President Trump’s criticism of Fed Chairman Jay Powell’s decision to raise interest rates was concerning for supporters of central bank independence, but he wouldn’t be the first president to attempt to influence the central bank’s policy decisions to boost his popularity. Both Lyndon Johnson and Richard Nixon attempted to influence the Fed’s monetary policies to benefit their domestic agendas.
A newly emerged consensus holds that policy makers should use macroprudential regulation to prevent financial crises or soften their impact on the real economy. Despite their widespread use, little is known about the political constraints that come with such tools. [Before close elections r]egulation is substantially less likely to tighten for tools aimed at mortgage and consumer credit, particularly in periods with optimistic growth forecasts, higher bank profitability, or an increasing credit-to-GDP gap…I find very limited evidence that central bank independence has a moderating effect on this electoral cycle in prudential tools. Taken at face value, these results suggest that time-varying financial regulation may be subject to more severe political pressures than previously acknowledged.
Müller finds that changes in economic fundamentals can’t explain these changes.
Legislators’ desire to keep the good times rolling to boost their electoral prospects creates incentives to not only scale back existing macroprudential regulations, but also block new ones.
During good times, policymakers should “lean against the wind” and prepare for an economic downturn by implementing measures like higher capital requirements. Instead, legislators facing close elections do the opposite.
Sector-specific capital requirements are less likely to be tightened when economic growth is higher (and projected to be higher in the future) and banks are more profitable.

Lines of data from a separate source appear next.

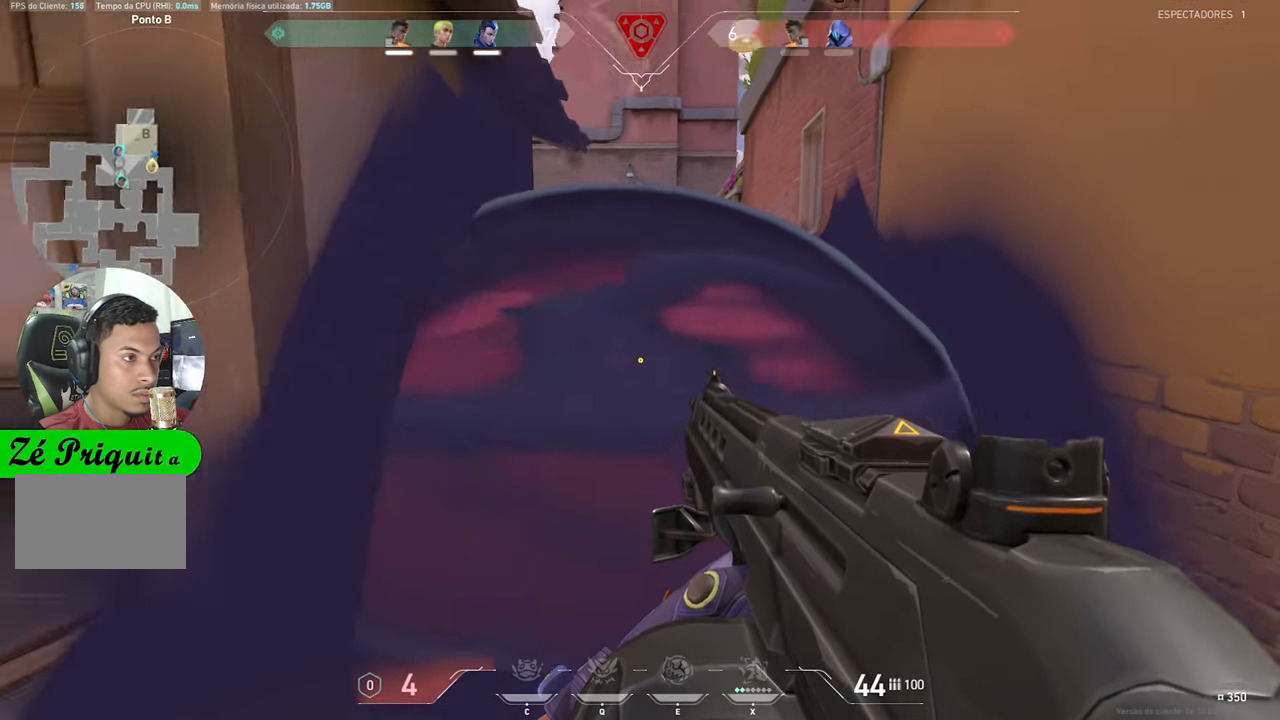
{"keys": ["d", "shift", "w"], "mouse_move": "still", "events": []}
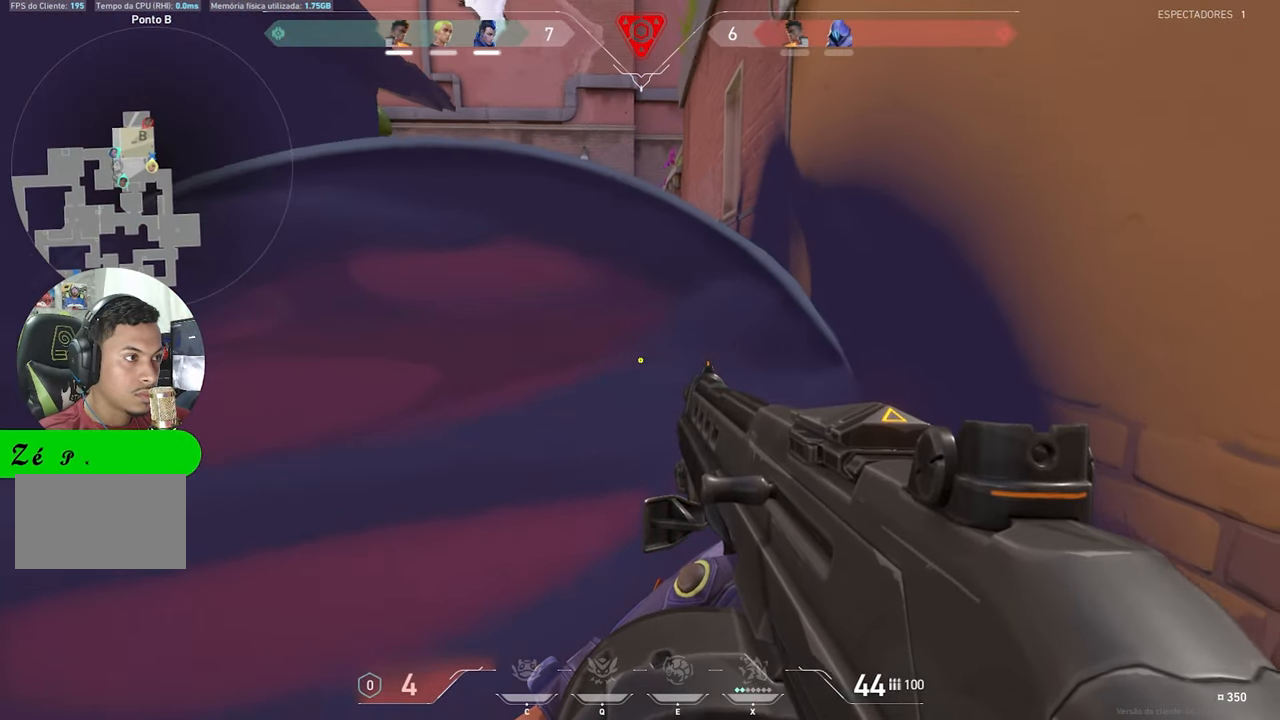
{"keys": ["shift", "w"], "mouse_move": "still", "events": [[84, "d", "up"]]}
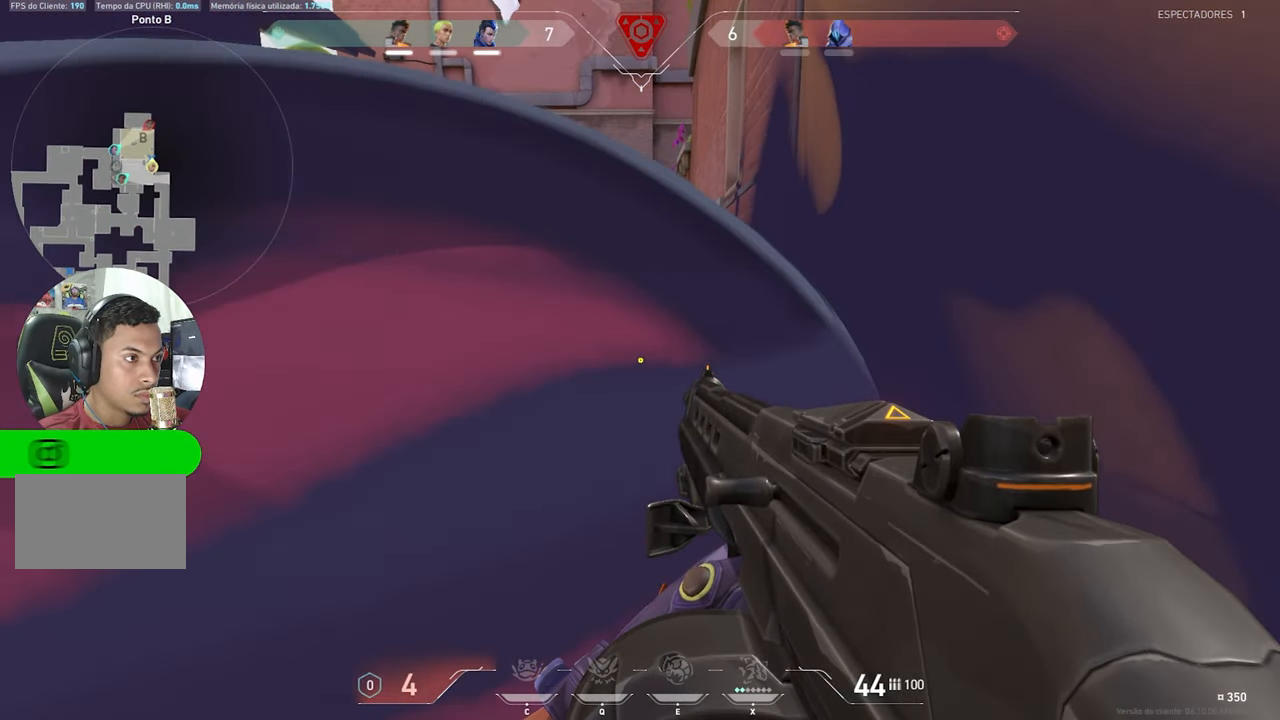
{"keys": ["shift", "w"], "mouse_move": "still", "events": []}
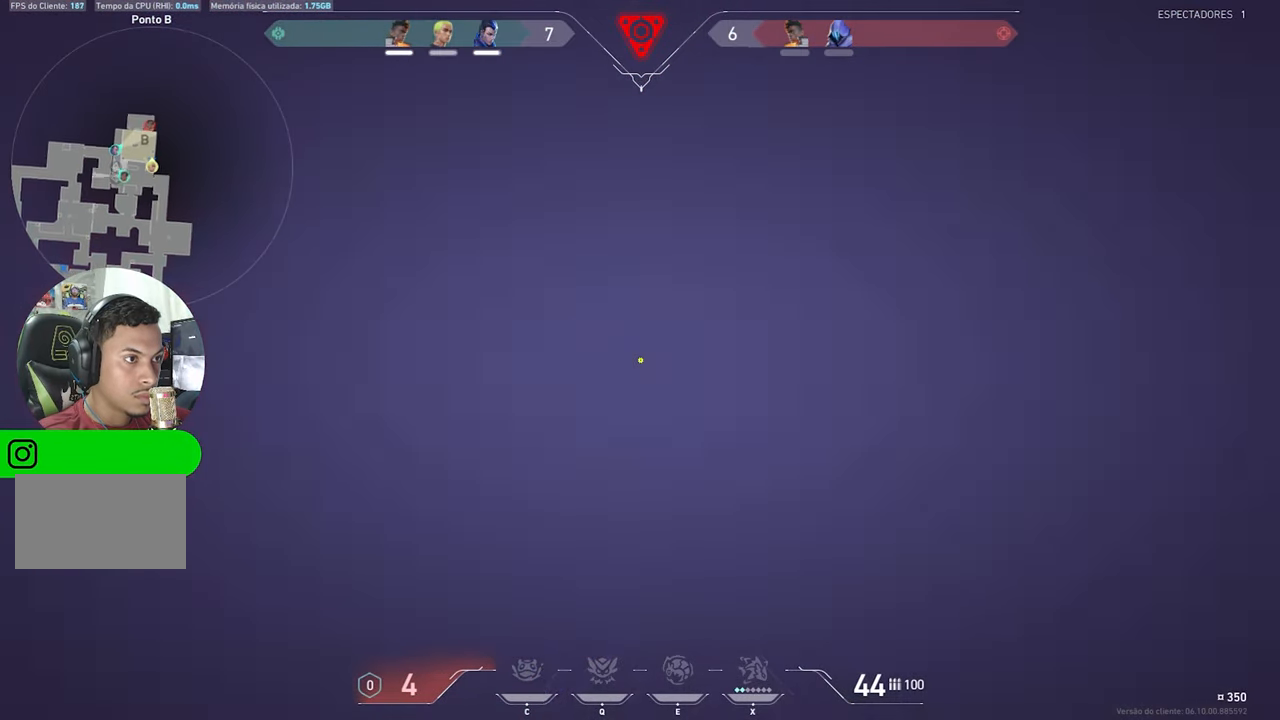
{"keys": ["d", "shift", "w"], "mouse_move": "left", "events": [[267, "d", "down"]]}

Regulation is also less likely to tighten when the credit-to-GDP gap is growing. This finding is particularly troubling because the credit-to-GDP gap is arguably the most widely used metric to gauge the buildup of financial vulnerabilities, which suggests that the electoral cycle makes regulation more procyclical.
While central bank independence is positively correlated with countercyclical monetary policy, independence fails to mitigate the political influences on macroprudential policies implemented by the legislature.
While many reforms implemented in the 2010 Dodd-Frank Act have been criticized for putting too much power in the hands of agencies “insulat[ed] from democratic accountability” (the Consumer Financial Protection Bureau is a frequent target of this criticism), these findings problematize the benefits of putting the burdens of macroprudential policy on the legislature.